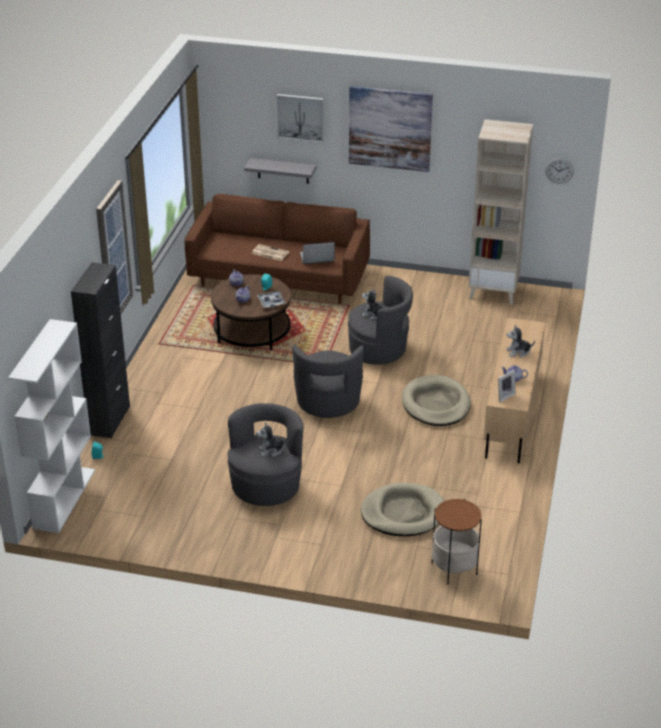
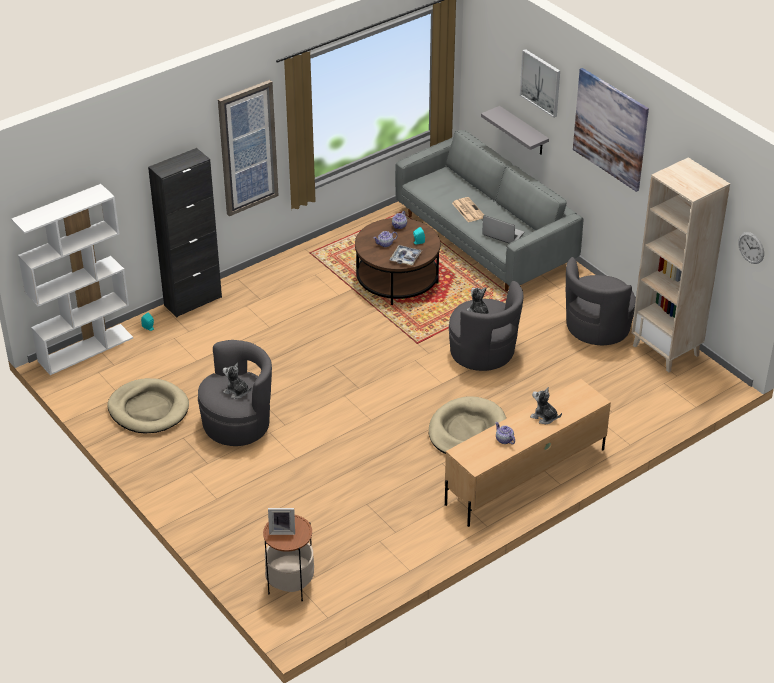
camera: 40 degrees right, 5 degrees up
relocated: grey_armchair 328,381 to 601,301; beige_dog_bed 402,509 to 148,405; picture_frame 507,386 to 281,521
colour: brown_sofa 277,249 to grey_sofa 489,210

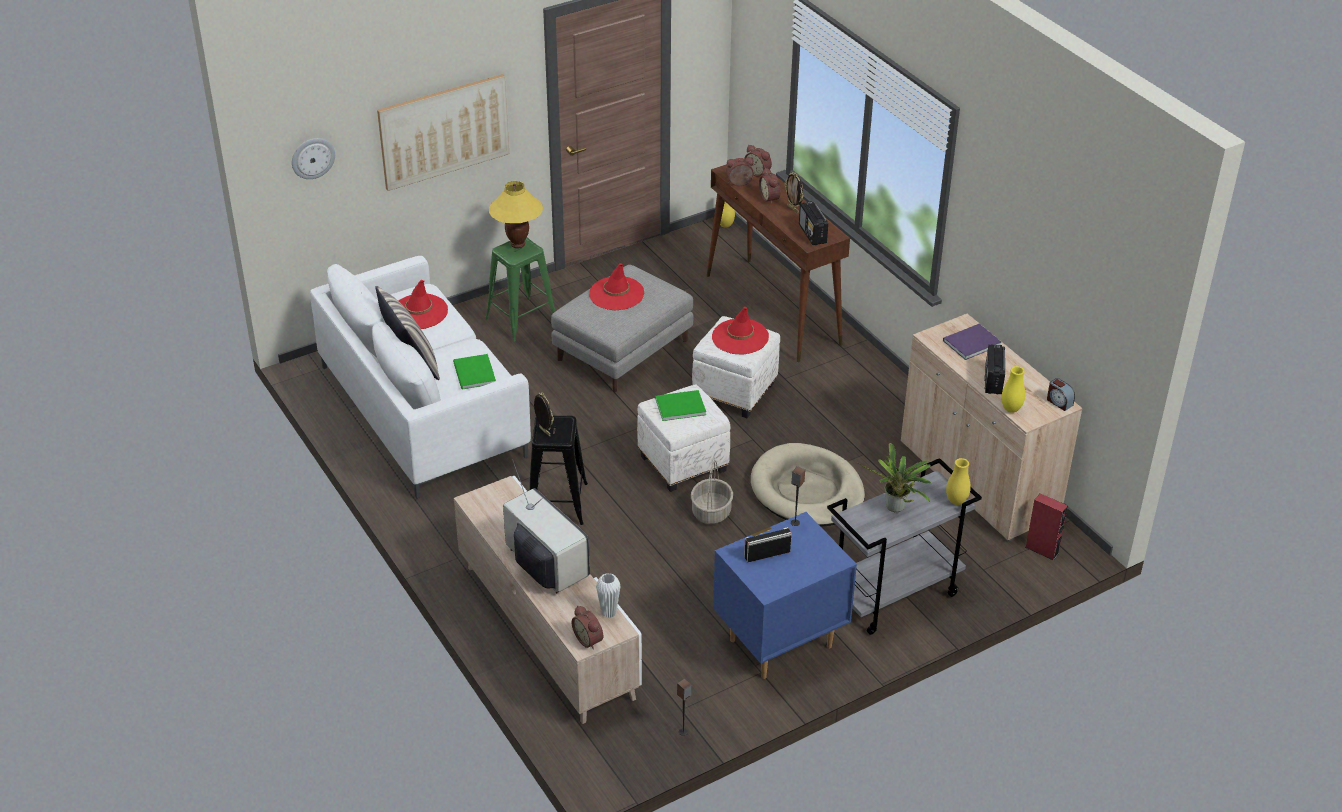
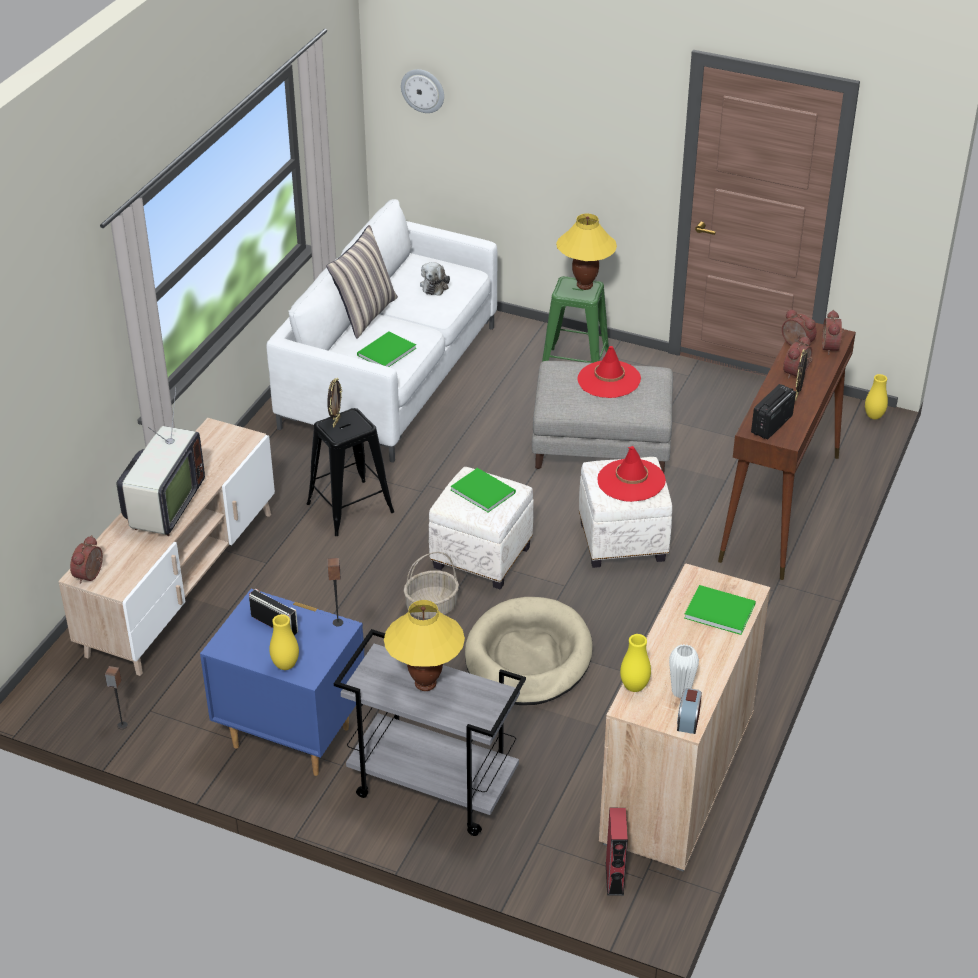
camera: 55 degrees right, 0 degrees up
missing: picture 443,132; radio 995,369
relocated: white_vase 608,595 to 684,671; yellow_vase 958,481 to 284,642
exchanged: red_hat 423,304 to plush_toy 435,279; potted_plant 895,477 to yellow_table_lamp 424,645
colour: purple_book 972,342 to green_book 720,610

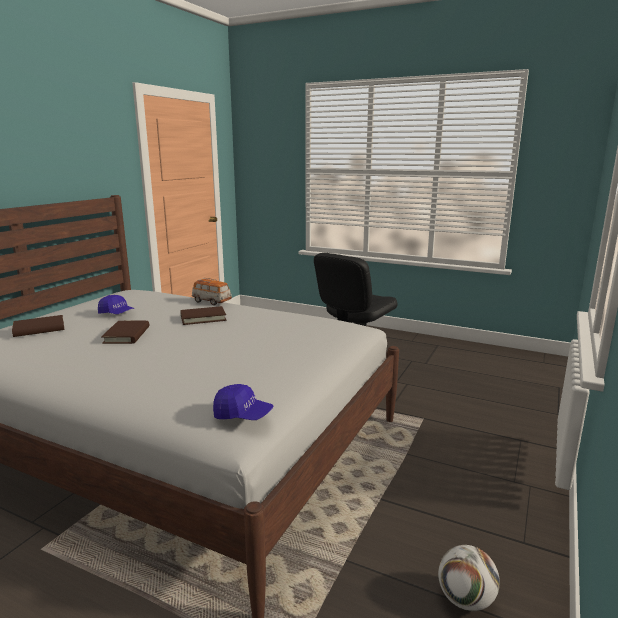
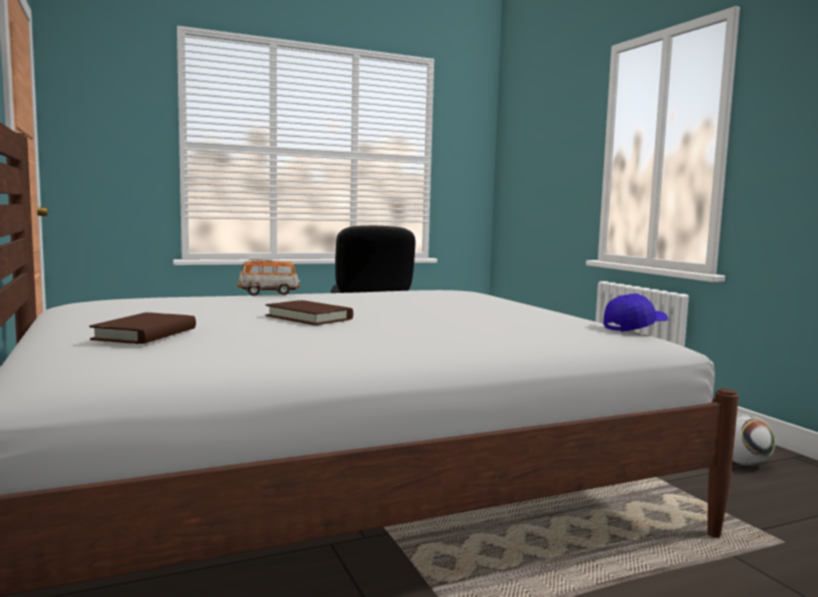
camera: 50 degrees left, 10 degrees down
missing: blue_cap 116,304; brown_book 203,315

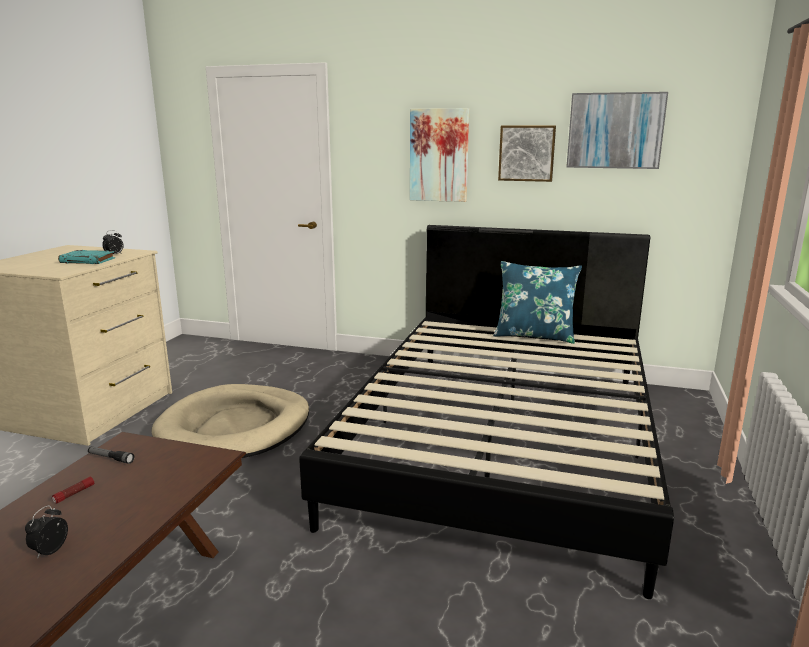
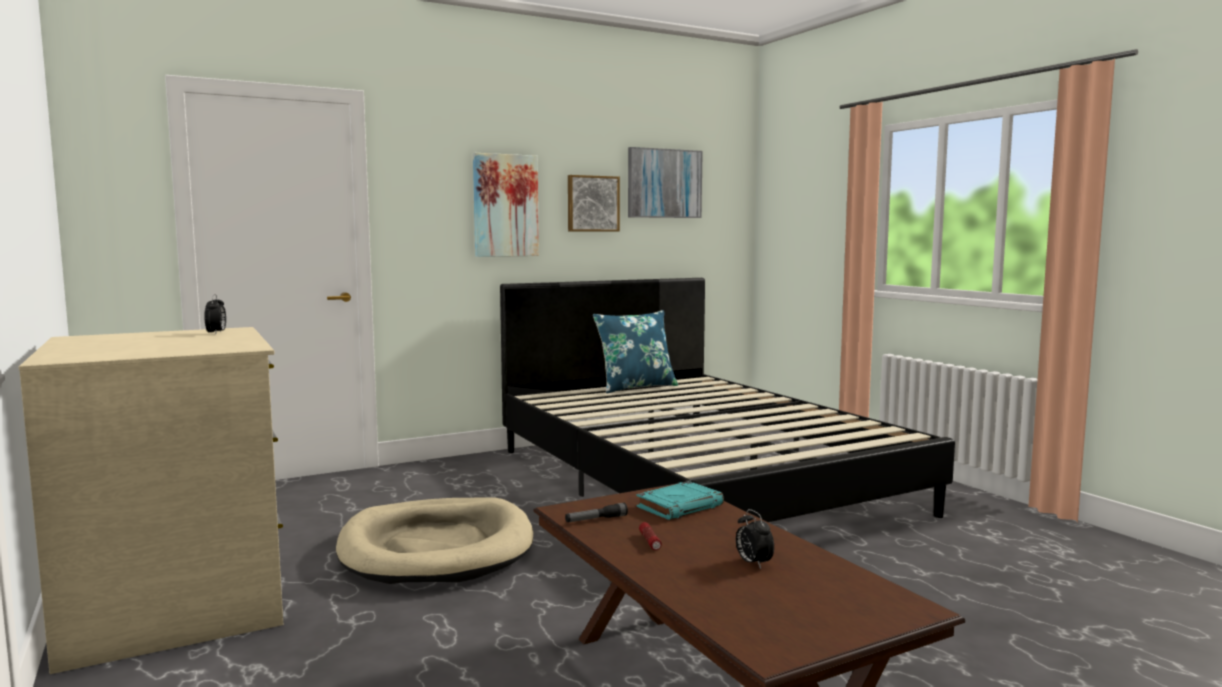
camera: 45 degrees left, 10 degrees down
relocated: turquoise_book 86,257 to 680,500

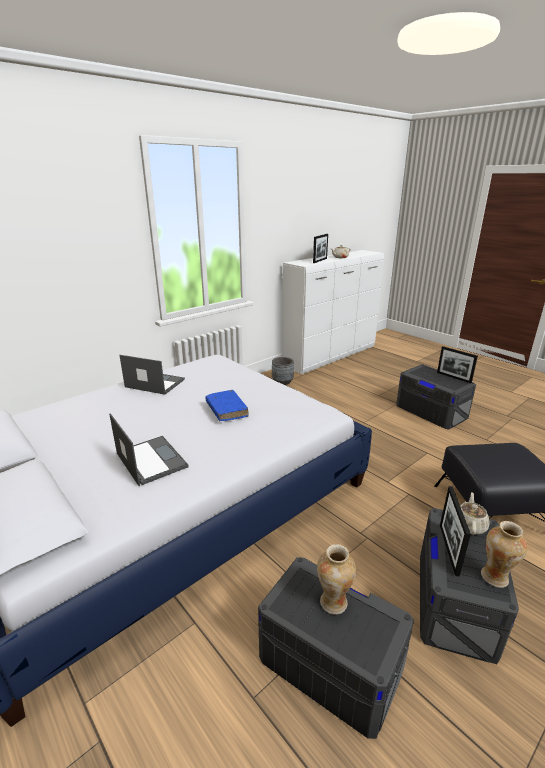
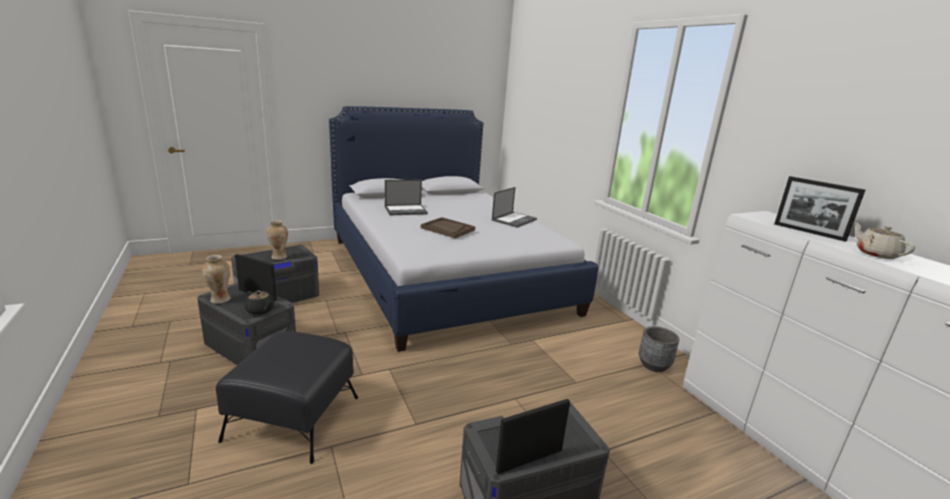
camera: 105 degrees right, 5 degrees down
exchanged: blue_book 227,405 to brown_tray 448,227
colour: beige_teapot 475,513 to black_teapot 259,302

▶ What the task asks: Set out every record exactly, images excluded.

▶ Output for this exercise:
camera: 40 degrees right, 5 degrees up
relocated: grey_armchair 328,381 to 601,301; beige_dog_bed 402,509 to 148,405; picture_frame 507,386 to 281,521
colour: brown_sofa 277,249 to grey_sofa 489,210

camera: 55 degrees right, 0 degrees up
missing: picture 443,132; radio 995,369
relocated: white_vase 608,595 to 684,671; yellow_vase 958,481 to 284,642
exchanged: red_hat 423,304 to plush_toy 435,279; potted_plant 895,477 to yellow_table_lamp 424,645
colour: purple_book 972,342 to green_book 720,610

camera: 50 degrees left, 10 degrees down
missing: blue_cap 116,304; brown_book 203,315

camera: 45 degrees left, 10 degrees down
relocated: turquoise_book 86,257 to 680,500

camera: 105 degrees right, 5 degrees down
exchanged: blue_book 227,405 to brown_tray 448,227
colour: beige_teapot 475,513 to black_teapot 259,302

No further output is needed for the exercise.